Case ID: pa-super_67/html/0483-01.html
Source: Caselaw Access Project
Author: {"author": "Trexler, J.,", "license": "Public Domain", "url": "https://static.case.law/"}
Date Created: 2024-08-24T03:29:51.129683

Gaston v. Vitte, Appellant.
    
      Principal and surety — Husband and wife.
    
    In an action on a promissory note signed by husband and wife, a finding by the court in a case tried without a jury that the wife was not a surety, but was personally liable, will not be reversed where the evidence tends to show that the proceeds of the note were for the repairs of a property, to which the wife and husband at the time thought she had sole title, but which subsequently appeared was held in their joint names, but was acquired entirely by the wife’s money before her marriage, and that the wife had declared to the plaintiffs that she required the money to pay for repairs to her property.
    In an action on a promissory note signed by husband and wife, the wife is liable as principal on the face of the note, and if she claims that she is a surety the burden is upon her to prove it.
    Argued May 2, 1917.
    Appeal, No. 153, April T., 1917, by defendant, from order of C. P. Allegheny Go., Jan. T., 1917, No. 1651, dismissing appeal from judgment of County Court in case of H. A . Gaston v. Martha P. Vitte and Paul R. Vitte.
    Before Orlady, P. J., Porter, Henderson, Head, Kephart, Trexler and Williams, JJ.
    Affirmed.
    
      July 13, 1917:
    Rule for appeal from County Court. . Before MAcFARLANE, J.
    From the record it appeared that the case was tried in the County Court without a jury. The court found against the wife who claimed to be a surety on the. note in suit which she had signed with her husband. The facts appear by the opinion of the Superior Court.
    
      Error assigned was in discharging rule for appeal.
    
      F. C. McGirr, for appellant:
    Oswald v. Jones, 254 Pa. 32; Jaquett v. Allabaugh, 16 Pa. Superior Ct. 557; McCrea v. Sisler, 23 Pa. C. C. R. 639; Patrick & Co. v. Smith, 165 Pa. 526.
    
      H. W. Mitchell, of McKee, Mitchell & Alter, for appellee.
   Opinion by

Trexler, J.,

This court held in Scharff v. Stump, 22 Pa. Superior Ct. 14, that “where in a suit on a promissory note signed by a husband and wife, all the testimony goes to show that the wife signed as surety for the husband, it is proper for the court to leave the case to the jury on the credibility of the witnesses.” The present case was brought in the county court of Allegheny County and tried before a judge without a jury. The note in question was signed by husband and wife. They testified that she was surety for him and that the money was to be used in his business and that he was the principal in the transaction. Their story did not agree as to some particulars with their affidavit of defense. That was a matter affecting their credibility which was for the trial judge.' The plaintiff testified that the money was for the repairs of the property to which the wife and husband at that .time both thought she had "sole title but which it subsequently appeared was held in their joint names but was acquired entirely by the wife’s money before her marriage to her present husband. Some of plaintiff’s testimony would bear the inference that the money for the repairs had been taken out of the husband’s business and the present loan was for the purpose of putting it back again. The testimony is not very clear on this point but it appears that the wife was the actor in the matter, that the husband took plaintiff to the wife and that she told him that she required the money to pay the repairs to her property.

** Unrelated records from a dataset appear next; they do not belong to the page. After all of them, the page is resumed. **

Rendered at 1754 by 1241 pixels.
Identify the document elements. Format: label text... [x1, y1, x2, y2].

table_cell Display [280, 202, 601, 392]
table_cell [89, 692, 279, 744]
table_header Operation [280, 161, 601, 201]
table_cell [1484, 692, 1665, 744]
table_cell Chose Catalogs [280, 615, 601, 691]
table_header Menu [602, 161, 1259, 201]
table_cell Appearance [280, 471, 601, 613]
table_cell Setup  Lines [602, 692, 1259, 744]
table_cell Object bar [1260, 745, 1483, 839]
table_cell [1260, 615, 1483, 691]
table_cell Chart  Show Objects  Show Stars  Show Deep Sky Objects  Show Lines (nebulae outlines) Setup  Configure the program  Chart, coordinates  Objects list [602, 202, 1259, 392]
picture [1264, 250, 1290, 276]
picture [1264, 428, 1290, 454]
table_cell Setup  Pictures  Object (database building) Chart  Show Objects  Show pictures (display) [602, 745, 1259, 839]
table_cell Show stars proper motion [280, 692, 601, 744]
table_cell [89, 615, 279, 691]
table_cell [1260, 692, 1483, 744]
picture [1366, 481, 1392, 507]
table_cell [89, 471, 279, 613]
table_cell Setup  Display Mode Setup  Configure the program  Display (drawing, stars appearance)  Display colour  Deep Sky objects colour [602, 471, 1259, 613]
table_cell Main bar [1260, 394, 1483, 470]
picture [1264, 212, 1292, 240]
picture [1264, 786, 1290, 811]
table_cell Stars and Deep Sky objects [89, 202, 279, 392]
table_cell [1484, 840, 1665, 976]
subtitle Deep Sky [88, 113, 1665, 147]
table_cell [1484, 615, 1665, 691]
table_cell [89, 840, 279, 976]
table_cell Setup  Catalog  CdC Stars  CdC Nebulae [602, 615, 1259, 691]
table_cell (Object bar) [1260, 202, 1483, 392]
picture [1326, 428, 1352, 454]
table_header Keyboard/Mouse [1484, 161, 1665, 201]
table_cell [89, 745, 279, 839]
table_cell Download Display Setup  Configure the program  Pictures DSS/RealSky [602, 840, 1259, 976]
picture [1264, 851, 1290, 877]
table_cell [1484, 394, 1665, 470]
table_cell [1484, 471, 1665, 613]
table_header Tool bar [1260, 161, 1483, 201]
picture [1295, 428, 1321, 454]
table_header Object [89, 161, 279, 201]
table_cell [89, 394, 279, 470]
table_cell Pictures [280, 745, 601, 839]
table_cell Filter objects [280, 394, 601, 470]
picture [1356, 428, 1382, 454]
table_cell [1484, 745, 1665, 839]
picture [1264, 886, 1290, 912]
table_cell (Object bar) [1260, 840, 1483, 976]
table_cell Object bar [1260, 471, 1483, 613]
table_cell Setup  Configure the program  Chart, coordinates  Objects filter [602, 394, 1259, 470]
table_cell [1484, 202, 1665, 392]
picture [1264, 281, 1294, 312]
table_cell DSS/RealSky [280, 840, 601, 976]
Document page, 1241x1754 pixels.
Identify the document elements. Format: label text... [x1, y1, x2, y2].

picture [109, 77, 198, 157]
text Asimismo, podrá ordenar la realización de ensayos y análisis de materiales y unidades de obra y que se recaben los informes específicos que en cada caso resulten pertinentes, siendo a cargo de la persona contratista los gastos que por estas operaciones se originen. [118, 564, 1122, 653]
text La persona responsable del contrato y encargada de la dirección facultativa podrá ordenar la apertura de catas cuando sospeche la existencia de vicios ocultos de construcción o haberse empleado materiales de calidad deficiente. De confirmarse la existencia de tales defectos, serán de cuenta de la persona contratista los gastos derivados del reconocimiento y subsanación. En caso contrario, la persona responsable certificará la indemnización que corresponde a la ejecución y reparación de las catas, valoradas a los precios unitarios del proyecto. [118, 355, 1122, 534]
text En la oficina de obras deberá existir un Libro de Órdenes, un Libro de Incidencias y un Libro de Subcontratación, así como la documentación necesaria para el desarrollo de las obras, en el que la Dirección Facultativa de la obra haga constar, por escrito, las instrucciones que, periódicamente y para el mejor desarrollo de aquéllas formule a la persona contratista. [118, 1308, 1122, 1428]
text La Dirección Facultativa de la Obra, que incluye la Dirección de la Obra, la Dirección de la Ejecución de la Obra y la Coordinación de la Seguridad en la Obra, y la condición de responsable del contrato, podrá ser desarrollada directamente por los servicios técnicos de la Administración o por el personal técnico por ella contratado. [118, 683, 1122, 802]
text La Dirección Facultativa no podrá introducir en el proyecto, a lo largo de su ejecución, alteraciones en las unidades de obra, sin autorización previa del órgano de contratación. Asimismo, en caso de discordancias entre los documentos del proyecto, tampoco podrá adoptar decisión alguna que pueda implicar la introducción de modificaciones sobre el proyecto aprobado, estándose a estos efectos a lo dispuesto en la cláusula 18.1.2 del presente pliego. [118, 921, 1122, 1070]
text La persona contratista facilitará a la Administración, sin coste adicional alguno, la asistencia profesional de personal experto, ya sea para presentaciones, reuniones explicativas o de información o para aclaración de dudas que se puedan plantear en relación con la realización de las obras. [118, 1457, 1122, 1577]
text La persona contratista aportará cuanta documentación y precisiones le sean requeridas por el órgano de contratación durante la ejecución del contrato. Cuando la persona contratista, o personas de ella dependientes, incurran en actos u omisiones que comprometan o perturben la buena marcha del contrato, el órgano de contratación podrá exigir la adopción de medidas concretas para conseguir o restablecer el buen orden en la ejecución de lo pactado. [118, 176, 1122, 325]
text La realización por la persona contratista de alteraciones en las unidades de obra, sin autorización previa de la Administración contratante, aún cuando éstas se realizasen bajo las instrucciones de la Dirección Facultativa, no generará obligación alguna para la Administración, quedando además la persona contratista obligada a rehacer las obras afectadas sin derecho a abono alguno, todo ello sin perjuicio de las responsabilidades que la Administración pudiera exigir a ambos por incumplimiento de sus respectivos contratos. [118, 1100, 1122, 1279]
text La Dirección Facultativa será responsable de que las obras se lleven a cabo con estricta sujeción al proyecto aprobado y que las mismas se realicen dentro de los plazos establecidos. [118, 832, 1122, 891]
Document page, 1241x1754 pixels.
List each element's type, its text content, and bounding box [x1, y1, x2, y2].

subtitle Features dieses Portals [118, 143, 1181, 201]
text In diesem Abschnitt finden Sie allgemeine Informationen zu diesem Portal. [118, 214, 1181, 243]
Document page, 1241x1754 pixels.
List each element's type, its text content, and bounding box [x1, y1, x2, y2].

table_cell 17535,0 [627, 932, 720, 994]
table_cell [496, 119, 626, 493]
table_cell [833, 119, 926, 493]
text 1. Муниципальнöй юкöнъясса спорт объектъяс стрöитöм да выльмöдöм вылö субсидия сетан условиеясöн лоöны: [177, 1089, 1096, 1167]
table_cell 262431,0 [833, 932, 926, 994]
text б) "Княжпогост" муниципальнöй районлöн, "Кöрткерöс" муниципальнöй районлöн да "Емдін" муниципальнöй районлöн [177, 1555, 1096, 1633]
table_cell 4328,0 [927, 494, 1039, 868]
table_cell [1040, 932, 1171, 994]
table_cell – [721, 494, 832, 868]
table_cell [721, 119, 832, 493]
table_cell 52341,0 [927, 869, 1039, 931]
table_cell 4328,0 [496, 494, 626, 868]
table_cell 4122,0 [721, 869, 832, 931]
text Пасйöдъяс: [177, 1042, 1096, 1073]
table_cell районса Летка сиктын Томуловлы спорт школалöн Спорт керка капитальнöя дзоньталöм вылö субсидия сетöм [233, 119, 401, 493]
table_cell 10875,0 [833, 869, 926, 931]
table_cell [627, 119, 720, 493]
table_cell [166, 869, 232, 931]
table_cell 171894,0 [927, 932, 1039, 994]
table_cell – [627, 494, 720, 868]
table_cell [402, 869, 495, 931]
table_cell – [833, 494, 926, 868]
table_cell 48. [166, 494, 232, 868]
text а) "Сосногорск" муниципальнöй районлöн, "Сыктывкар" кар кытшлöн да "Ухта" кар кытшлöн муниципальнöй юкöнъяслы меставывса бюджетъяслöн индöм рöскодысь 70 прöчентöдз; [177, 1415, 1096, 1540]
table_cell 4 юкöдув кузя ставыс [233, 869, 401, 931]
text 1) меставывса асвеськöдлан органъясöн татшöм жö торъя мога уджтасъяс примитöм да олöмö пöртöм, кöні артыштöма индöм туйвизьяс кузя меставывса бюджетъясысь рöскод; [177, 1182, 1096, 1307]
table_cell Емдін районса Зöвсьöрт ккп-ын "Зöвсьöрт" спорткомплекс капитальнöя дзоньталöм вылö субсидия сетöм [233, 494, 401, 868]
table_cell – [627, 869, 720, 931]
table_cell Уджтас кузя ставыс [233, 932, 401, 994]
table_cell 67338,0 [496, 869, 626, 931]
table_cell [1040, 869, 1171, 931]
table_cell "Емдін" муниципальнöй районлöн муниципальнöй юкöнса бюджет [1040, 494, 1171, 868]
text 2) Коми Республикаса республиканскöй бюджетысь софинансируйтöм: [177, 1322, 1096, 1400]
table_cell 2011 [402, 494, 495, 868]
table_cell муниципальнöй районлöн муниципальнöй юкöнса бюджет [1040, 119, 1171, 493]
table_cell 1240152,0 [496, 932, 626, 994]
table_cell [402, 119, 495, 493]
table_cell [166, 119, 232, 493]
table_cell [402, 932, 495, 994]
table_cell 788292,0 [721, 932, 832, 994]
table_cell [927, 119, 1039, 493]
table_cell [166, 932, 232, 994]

The burden of proving that she was merely surety for her husband was upon her. Upon the face of the note she was liable as principal. Her obligation although she be a married woman is not presumed to be invalid unless she shows that the transaction comes within the exceptions: Farmers & M. Bank v. Donnelly, 247 Pa. 518. While a wife may not become surety for her husband, there is no law to prevent her from paying his debts or giving him money to use in his business, even though the wife may have borrowed it, and the wisdom of her so doing is not for the courts to pass upon: Yeany v. Shannon, 256 Pa. 135. The provision in the Act of June 8, 1893, P. L. 344, which forbids a married woman from becoming “accommodation endorser, maker, guarantor, or surety for another,” applies only to the technical contract of endorsement, guaranty or suretyship included in the words of the act: Herr v. Reinoehl, 209 Pa. 483; Yeany v. Shannon, supra.

Under the testimony as submitted the conclusion of the learned trial judge that the written promise to pay of Mrs. Vitte was an original undertaking and not a contract of suretyship was justified.

The order of the Common Pleas is affirmed.